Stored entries
========================================================================

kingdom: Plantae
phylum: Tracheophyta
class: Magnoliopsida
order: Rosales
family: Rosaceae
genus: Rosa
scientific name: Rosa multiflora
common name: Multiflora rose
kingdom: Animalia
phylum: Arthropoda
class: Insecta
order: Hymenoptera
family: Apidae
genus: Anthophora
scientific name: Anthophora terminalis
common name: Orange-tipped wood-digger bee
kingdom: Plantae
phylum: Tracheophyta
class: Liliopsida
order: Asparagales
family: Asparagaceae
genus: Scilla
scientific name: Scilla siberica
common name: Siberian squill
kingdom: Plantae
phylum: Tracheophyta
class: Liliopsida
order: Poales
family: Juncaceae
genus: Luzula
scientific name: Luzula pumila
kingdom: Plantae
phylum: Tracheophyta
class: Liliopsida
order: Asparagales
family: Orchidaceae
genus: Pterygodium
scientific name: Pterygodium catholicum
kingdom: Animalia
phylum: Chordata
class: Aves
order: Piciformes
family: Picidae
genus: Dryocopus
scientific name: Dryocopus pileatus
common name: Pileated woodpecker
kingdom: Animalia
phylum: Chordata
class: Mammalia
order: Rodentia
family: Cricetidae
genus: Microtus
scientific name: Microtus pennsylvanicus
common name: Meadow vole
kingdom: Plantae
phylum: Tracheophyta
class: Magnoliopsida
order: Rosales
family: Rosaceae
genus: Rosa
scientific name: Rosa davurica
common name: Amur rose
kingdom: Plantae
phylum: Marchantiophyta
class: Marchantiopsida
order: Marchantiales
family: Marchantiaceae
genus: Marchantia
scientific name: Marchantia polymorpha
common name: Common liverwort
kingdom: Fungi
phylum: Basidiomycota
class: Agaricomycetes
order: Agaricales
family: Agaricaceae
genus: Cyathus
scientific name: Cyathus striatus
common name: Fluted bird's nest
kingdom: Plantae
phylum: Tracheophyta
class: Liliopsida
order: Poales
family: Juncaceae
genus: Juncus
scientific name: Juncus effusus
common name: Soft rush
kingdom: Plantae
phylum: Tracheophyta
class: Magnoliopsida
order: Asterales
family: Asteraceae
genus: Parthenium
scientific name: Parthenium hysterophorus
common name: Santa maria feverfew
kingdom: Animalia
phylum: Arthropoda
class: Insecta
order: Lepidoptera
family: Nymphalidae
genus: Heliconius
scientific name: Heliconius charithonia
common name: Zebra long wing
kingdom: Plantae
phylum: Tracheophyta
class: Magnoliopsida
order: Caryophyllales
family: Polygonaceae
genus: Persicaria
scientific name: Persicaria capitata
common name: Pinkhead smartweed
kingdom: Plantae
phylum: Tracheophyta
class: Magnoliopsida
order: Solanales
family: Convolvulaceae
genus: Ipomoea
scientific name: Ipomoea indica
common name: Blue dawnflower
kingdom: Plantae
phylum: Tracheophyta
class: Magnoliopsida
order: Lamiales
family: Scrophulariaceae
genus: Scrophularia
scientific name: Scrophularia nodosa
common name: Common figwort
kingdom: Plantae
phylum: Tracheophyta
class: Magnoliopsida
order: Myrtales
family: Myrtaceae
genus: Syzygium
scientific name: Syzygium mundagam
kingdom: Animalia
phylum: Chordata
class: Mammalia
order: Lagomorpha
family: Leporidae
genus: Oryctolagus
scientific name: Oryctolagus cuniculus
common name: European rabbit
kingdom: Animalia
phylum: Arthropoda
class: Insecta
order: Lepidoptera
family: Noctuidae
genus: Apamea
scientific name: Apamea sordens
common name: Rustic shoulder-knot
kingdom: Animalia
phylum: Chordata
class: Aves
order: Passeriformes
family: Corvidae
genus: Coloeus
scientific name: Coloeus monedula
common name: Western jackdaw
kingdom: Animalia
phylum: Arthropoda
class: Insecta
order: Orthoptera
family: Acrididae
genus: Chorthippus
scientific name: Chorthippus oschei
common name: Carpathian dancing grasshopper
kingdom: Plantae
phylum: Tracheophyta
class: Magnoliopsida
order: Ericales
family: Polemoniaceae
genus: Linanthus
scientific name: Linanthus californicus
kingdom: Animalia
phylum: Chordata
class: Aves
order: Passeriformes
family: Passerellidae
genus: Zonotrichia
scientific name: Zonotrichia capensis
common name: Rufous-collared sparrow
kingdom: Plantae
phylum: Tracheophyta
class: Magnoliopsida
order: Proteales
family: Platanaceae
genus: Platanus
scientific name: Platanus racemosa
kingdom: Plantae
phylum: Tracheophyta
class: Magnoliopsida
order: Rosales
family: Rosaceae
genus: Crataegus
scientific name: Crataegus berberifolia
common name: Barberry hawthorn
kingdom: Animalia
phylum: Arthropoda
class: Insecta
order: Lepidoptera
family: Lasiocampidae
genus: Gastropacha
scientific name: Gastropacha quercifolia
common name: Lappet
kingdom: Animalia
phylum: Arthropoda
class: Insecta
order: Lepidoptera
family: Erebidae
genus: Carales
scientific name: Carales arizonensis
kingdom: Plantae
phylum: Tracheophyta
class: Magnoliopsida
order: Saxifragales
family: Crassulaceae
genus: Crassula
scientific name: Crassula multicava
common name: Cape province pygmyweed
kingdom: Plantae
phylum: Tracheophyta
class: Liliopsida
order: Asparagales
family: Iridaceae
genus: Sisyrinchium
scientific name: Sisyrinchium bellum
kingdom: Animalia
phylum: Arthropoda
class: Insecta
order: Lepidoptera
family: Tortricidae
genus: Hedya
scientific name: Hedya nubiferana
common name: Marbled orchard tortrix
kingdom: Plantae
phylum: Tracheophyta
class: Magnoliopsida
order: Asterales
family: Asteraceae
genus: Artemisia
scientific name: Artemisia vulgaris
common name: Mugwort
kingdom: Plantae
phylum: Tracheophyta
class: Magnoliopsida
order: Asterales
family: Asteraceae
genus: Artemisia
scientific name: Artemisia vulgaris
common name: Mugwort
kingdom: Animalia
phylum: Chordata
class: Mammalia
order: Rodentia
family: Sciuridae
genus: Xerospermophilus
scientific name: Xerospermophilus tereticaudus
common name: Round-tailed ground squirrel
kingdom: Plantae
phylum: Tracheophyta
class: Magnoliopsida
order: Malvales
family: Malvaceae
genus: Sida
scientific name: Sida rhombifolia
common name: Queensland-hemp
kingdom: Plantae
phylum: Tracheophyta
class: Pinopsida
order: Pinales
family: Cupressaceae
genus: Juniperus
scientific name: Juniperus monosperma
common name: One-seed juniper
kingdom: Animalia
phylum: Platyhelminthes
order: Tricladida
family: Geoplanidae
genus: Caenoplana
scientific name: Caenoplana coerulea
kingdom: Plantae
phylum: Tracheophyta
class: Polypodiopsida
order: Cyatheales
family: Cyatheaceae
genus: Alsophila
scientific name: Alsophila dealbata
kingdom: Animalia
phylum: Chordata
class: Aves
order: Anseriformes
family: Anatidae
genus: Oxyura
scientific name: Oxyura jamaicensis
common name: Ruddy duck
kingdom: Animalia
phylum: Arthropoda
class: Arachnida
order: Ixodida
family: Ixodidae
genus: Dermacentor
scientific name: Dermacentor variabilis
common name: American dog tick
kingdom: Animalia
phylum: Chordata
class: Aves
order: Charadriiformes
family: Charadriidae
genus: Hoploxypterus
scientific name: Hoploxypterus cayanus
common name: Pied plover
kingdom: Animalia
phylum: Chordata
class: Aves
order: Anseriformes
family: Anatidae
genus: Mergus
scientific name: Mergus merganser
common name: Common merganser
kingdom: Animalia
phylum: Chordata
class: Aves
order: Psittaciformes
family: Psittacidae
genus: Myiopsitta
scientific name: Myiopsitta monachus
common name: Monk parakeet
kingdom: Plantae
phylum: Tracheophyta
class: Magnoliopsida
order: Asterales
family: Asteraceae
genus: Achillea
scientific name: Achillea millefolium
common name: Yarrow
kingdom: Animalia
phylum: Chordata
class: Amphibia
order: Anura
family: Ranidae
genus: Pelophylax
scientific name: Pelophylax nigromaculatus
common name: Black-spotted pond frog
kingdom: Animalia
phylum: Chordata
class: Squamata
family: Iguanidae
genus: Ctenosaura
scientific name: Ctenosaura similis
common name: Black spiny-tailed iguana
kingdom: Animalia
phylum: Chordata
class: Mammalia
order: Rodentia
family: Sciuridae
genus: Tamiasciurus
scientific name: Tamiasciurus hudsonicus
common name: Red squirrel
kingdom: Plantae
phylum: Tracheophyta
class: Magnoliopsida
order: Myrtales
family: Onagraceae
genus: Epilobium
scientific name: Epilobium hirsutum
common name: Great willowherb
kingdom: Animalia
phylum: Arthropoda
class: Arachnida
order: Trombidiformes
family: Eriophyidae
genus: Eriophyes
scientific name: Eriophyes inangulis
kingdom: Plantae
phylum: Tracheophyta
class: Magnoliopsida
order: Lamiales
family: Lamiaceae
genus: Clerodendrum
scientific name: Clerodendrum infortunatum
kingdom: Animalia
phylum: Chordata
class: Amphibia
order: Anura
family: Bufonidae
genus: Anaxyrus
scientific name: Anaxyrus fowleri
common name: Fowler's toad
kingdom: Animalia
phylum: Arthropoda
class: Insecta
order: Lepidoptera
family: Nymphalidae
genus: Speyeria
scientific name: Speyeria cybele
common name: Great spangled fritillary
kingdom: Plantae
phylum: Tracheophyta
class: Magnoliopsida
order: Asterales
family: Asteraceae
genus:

========================================================================

* What is required
Copy word for word the stretch of lines above, from the line containing "genus: Achillea" through the line containing "order: Trombidiformes".

* Response for this exercise
genus: Achillea
scientific name: Achillea millefolium
common name: Yarrow
kingdom: Animalia
phylum: Chordata
class: Amphibia
order: Anura
family: Ranidae
genus: Pelophylax
scientific name: Pelophylax nigromaculatus
common name: Black-spotted pond frog
kingdom: Animalia
phylum: Chordata
class: Squamata
family: Iguanidae
genus: Ctenosaura
scientific name: Ctenosaura similis
common name: Black spiny-tailed iguana
kingdom: Animalia
phylum: Chordata
class: Mammalia
order: Rodentia
family: Sciuridae
genus: Tamiasciurus
scientific name: Tamiasciurus hudsonicus
common name: Red squirrel
kingdom: Plantae
phylum: Tracheophyta
class: Magnoliopsida
order: Myrtales
family: Onagraceae
genus: Epilobium
scientific name: Epilobium hirsutum
common name: Great willowherb
kingdom: Animalia
phylum: Arthropoda
class: Arachnida
order: Trombidiformes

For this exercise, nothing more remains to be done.